Die Stimmung im Ratssaal war ein getreues Abbild der dramatischen Wetterlage über Radebeul an diesem Samstag: Erst herrschte drückende Hitze, dann ballten sich düstere Wolken zusammen, die sich in einem heftigen Gewittersturm entluden.

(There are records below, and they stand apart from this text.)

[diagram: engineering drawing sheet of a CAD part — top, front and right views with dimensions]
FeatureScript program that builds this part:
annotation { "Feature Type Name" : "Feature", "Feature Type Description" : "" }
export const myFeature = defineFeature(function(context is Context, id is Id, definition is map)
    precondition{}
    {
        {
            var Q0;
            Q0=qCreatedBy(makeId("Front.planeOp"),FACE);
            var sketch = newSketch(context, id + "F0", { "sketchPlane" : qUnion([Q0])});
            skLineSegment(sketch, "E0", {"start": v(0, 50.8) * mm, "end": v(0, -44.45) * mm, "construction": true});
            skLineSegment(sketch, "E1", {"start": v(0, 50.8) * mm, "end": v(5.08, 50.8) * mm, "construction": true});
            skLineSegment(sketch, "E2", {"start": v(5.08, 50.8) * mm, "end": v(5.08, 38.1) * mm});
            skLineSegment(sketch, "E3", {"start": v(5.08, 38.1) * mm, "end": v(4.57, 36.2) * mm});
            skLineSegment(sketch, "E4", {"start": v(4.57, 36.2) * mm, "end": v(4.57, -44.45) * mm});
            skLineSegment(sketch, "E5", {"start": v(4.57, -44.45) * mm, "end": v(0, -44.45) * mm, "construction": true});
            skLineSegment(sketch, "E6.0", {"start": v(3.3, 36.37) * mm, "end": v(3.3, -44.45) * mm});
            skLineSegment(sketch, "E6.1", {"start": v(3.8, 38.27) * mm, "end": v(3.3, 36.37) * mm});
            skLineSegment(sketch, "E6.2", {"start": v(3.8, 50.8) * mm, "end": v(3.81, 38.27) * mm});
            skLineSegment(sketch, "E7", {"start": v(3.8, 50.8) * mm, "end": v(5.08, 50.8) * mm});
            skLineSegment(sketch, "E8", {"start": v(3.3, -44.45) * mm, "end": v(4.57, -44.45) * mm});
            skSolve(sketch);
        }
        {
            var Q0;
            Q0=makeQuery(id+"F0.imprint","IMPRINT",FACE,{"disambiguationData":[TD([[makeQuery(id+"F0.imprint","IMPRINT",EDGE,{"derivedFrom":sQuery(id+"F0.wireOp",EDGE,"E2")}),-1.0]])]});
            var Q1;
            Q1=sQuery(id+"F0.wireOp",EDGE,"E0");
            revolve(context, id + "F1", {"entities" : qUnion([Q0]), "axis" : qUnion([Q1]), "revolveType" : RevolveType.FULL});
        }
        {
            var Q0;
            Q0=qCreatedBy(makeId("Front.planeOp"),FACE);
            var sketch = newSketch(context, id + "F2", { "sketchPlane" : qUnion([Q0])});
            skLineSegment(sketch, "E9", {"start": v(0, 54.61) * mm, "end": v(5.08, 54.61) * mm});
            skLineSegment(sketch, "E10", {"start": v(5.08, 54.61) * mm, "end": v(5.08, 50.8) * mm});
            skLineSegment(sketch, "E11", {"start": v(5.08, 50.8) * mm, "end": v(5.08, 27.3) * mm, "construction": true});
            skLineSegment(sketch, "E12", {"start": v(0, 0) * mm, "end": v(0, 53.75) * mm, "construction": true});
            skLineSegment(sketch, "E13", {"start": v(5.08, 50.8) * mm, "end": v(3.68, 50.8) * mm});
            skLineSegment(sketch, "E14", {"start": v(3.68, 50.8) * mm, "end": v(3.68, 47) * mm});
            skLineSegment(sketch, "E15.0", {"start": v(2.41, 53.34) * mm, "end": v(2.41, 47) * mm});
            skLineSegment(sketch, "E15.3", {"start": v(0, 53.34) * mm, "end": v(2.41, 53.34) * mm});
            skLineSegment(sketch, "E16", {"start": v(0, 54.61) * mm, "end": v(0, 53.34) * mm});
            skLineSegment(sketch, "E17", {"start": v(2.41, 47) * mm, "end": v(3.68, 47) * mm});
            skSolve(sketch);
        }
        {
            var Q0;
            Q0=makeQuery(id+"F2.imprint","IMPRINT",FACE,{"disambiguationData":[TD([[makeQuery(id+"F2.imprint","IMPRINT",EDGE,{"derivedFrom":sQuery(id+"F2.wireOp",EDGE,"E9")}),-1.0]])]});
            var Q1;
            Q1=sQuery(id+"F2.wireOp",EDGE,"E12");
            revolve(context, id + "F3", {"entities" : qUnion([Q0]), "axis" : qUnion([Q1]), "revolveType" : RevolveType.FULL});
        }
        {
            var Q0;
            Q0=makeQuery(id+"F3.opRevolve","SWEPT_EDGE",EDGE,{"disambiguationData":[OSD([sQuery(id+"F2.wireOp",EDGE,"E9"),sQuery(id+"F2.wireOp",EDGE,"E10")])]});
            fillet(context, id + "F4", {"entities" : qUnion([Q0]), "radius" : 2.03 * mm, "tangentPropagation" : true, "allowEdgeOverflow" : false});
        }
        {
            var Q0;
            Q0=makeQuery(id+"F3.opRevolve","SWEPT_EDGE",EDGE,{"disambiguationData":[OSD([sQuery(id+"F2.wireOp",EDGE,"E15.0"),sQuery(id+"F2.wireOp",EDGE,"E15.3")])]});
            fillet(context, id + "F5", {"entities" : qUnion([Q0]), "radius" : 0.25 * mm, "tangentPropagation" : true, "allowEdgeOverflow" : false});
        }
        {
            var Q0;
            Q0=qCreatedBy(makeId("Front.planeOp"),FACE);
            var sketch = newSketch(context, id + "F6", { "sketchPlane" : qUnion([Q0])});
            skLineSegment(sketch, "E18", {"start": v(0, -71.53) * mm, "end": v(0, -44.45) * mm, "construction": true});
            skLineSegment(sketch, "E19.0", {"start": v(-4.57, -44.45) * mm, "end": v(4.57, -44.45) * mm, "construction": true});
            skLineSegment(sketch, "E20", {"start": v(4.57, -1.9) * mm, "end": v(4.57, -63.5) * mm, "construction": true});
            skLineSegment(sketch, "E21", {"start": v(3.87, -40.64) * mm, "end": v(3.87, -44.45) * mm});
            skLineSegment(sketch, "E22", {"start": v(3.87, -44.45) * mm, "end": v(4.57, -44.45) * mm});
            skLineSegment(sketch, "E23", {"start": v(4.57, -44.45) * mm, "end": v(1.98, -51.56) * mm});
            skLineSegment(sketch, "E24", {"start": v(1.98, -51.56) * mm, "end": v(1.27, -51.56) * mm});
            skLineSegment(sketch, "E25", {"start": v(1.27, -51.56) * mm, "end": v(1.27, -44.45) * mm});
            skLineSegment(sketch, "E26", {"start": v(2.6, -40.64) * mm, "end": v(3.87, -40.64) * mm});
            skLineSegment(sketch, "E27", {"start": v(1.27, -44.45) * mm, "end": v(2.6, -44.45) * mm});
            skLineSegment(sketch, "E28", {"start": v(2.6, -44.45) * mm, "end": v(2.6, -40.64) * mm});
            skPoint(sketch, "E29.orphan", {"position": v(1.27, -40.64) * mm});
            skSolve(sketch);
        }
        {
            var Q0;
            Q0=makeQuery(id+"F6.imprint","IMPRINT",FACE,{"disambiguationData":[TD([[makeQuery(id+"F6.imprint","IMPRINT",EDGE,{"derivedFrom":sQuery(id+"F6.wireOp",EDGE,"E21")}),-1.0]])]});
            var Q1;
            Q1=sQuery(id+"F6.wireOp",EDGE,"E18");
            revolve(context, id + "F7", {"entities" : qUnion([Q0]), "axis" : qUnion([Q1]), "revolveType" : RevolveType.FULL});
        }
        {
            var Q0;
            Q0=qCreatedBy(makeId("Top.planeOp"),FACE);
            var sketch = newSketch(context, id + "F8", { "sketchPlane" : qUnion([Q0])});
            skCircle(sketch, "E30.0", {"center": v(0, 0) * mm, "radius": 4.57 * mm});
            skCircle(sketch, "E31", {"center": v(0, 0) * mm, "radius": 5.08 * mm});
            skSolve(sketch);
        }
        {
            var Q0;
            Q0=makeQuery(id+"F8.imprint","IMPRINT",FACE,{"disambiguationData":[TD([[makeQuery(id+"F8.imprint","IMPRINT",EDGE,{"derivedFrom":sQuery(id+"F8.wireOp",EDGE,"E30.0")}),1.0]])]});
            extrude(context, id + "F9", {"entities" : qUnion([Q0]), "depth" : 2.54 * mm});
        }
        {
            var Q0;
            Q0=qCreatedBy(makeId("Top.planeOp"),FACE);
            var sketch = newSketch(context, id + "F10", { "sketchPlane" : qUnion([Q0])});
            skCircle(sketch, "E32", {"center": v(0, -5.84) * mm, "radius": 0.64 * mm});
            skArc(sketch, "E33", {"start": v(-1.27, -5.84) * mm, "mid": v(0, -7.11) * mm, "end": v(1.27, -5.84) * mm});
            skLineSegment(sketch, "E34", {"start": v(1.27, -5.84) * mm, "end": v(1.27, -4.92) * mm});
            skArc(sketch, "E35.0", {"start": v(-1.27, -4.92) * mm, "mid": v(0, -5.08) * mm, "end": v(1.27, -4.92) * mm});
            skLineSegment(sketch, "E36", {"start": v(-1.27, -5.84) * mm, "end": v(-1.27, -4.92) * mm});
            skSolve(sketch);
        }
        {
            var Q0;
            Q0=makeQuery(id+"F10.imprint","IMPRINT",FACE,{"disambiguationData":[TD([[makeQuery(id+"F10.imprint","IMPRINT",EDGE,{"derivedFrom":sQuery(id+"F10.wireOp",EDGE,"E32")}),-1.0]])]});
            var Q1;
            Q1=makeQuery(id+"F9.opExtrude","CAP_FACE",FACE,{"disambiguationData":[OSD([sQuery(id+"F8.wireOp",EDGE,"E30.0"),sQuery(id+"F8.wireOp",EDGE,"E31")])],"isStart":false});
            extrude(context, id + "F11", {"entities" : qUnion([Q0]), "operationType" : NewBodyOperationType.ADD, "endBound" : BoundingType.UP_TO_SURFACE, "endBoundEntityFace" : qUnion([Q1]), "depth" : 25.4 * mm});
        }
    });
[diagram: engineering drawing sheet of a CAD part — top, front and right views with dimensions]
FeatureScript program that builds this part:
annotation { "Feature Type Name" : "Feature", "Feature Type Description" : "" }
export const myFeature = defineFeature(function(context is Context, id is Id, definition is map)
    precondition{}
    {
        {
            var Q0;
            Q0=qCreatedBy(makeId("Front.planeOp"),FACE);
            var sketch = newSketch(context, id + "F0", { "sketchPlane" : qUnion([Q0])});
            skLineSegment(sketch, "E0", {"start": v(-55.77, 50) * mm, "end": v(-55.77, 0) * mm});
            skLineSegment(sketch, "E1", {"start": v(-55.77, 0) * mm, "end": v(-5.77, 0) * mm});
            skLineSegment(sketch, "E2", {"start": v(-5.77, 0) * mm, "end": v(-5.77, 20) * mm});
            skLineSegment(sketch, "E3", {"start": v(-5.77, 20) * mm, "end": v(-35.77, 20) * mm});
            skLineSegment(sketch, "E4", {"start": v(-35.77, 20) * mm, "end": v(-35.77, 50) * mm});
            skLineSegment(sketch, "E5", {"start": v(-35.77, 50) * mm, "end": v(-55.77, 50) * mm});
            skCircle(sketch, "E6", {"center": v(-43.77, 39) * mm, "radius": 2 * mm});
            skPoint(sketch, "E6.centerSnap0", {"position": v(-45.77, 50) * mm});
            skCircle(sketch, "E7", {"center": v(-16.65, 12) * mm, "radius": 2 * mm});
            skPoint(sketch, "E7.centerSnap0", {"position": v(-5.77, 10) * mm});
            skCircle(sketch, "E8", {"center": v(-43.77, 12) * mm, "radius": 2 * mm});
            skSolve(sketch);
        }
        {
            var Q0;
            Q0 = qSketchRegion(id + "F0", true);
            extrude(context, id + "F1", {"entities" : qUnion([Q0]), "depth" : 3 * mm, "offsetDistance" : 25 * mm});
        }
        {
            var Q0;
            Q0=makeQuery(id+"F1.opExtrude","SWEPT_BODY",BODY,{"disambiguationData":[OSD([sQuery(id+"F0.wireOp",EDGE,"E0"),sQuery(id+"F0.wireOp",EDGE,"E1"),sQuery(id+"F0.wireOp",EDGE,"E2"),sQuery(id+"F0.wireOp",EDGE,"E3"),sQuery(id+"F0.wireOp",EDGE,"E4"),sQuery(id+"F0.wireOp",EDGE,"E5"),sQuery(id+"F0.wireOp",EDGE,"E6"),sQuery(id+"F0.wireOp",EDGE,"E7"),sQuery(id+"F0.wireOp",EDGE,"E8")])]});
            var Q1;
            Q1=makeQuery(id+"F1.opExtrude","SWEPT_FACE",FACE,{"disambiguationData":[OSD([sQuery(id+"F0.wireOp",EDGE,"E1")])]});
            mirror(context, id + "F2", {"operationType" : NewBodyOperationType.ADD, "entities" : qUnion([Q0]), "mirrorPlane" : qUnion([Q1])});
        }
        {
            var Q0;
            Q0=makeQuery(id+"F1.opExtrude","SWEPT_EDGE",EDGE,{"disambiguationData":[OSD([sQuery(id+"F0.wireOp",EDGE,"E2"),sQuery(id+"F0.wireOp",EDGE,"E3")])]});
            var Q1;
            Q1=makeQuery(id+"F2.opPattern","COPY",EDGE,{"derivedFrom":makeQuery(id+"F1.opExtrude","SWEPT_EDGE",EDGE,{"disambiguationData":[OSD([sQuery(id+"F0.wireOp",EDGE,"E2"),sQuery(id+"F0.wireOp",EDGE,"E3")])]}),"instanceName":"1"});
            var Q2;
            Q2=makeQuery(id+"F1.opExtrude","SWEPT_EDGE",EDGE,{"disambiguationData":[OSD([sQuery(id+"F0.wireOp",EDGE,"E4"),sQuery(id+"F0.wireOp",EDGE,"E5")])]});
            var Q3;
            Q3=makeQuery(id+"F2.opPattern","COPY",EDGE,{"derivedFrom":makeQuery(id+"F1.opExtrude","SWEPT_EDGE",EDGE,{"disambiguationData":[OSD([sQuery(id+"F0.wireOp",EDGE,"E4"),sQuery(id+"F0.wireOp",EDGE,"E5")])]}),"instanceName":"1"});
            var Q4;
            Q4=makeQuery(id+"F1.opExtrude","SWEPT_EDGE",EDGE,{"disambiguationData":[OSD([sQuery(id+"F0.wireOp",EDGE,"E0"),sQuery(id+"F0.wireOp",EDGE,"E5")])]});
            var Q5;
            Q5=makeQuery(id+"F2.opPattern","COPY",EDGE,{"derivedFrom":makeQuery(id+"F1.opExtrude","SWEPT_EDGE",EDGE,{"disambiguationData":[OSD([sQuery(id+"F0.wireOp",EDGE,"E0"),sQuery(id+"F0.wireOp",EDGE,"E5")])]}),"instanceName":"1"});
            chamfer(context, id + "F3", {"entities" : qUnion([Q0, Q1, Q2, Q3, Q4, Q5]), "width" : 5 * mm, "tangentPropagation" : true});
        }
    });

Keiner von uns blieb trocken, aber gegen Abend konnte man etwas aufatmen …

„Die entscheidenden Abstimmungen fanden erst nach neuneinhalb Stunden statt, waren dann aber auch keine Kampfabstimmungen mehr, sondern spiegeln einen hart erarbeiteten Konsens wider.“

Können Sie den Ablauf und die Dauer der Sitzung etwas beschreiben?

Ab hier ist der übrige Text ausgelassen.